── RECORDS SHOWN
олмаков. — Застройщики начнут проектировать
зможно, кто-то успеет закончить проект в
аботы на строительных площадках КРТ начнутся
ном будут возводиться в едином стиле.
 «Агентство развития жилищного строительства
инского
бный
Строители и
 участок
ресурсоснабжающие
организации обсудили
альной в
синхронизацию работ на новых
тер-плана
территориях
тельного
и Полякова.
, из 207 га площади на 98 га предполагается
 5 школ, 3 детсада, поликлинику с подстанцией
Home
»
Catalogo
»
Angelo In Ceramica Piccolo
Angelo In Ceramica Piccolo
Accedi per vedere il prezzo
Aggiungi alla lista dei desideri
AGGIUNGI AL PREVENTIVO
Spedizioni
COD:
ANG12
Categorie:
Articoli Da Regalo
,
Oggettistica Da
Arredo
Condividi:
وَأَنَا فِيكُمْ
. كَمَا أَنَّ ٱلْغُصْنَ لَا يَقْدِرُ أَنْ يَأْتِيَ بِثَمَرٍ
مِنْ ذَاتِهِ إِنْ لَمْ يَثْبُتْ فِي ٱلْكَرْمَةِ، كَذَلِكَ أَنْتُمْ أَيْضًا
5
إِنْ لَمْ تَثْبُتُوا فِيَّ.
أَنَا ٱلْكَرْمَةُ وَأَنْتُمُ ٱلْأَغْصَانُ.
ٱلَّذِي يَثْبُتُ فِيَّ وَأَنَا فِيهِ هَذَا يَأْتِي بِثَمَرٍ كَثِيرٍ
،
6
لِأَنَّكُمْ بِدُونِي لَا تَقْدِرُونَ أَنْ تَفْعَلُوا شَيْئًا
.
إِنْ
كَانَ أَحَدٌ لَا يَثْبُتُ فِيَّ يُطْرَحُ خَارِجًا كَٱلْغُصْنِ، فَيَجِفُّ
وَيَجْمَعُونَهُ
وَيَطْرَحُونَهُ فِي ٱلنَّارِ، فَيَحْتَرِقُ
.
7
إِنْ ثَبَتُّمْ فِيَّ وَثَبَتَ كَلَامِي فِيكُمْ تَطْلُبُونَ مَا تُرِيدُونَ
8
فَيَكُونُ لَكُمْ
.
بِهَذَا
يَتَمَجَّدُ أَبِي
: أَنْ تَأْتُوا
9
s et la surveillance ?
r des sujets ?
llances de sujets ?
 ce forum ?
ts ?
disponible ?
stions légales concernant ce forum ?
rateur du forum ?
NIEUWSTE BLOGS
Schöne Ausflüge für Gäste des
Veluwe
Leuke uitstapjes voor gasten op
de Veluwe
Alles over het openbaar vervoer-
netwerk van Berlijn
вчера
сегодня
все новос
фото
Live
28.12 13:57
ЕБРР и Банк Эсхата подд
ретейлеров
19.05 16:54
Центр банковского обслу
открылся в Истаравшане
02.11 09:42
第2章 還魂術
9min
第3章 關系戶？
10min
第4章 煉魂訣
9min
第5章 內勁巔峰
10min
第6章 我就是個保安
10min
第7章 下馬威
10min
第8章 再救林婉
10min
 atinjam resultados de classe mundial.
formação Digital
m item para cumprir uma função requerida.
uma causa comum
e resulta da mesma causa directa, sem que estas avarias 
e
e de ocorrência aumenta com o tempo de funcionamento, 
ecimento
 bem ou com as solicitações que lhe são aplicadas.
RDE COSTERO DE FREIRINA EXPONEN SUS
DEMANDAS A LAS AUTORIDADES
────
▶ EXERCISE AIM: Write out the material above exactly, please, from its first line up to and including the line where "أَنَا ٱلْكَرْمَةُ وَأَنْتُمُ ٱلْأَغْصَانُ." appears, and stop there.

▶ ANSWER BOX:
олмаков. — Застройщики начнут проектировать
зможно, кто-то успеет закончить проект в
аботы на строительных площадках КРТ начнутся
ном будут возводиться в едином стиле.
 «Агентство развития жилищного строительства
инского
бный
Строители и
 участок
ресурсоснабжающие
организации обсудили
альной в
синхронизацию работ на новых
тер-плана
территориях
тельного
и Полякова.
, из 207 га площади на 98 га предполагается
 5 школ, 3 детсада, поликлинику с подстанцией
Home
»
Catalogo
»
Angelo In Ceramica Piccolo
Angelo In Ceramica Piccolo
Accedi per vedere il prezzo
Aggiungi alla lista dei desideri
AGGIUNGI AL PREVENTIVO
Spedizioni
COD:
ANG12
Categorie:
Articoli Da Regalo
,
Oggettistica Da
Arredo
Condividi:
وَأَنَا فِيكُمْ
. كَمَا أَنَّ ٱلْغُصْنَ لَا يَقْدِرُ أَنْ يَأْتِيَ بِثَمَرٍ
مِنْ ذَاتِهِ إِنْ لَمْ يَثْبُتْ فِي ٱلْكَرْمَةِ، كَذَلِكَ أَنْتُمْ أَيْضًا
5
إِنْ لَمْ تَثْبُتُوا فِيَّ.
أَنَا ٱلْكَرْمَةُ وَأَنْتُمُ ٱلْأَغْصَانُ.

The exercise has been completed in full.